I would say that for £1000, if she has plenty of experience(&you have seen a good portfolio),if it includes photos of you getting ready until after the reception,editing & some sort of album, then thats the right price to expect.

The photographer i used to work with was very experienced, his charges were about £1300(from getting ready pics to pics after the reception plus a qaulity album&editing).
I didnt have so much experience, i used to charge £850 for the above.


----------



## Sofiekirsten

I am paying a friend to take some photos for me just because we couldnt afford a photographer, my grandad used to be a wedding photographer before he died and I said when I get married I would have him take them but thats slightly impossible now. I did see his pricelist though and for what you are having he would of charged £600 maybe slightly more depending on the album you pick.
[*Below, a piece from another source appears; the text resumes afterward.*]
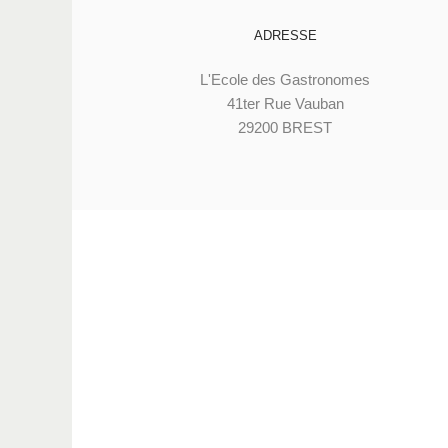
ADRESSE
L'Ecole des Gastronomes
41ter Rue Vauban
29200 BREST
I am paying my friend £100 to take the photos and one of the guys that used to work with my grandad is also coming and taking some photos for me for free :)


----------



## subaru555

How many photos will this include though - you need to watch out. 

Is it one album of 300 - 500? And what size will the pictures be etc...

Sometimes it's better to give you them all on disc so you can have the option to have a small album printed of the ones you like and spend the £150+ on bigger prints i.e. canvas on the ones you love !

Good luck on whatever you decide. 

I think it is quite expensive for 500 pictures as her style is easily captured by other cheaper photographers, hope you know what I mean.

xx


----------



## honeybee2

Depends on what sort of photography your after. Your chosen photographer looks very contemporary- and they are always much more expenisve. Thankfully, my photographers are also contemporary- but also 3rd yr photography students, so although they are no where near as experienced as yours, I still got them cheap. i think its about sourcing what you want from them. All in all £1000 is alot of money- but then again... is it worth risking not paying what you want and regret it later on?

xx


----------



## amylk87

I think its reasonable, i've heard cheaper quotes, and more expensive quotes. If you like their work and can afford it, why not? xx


----------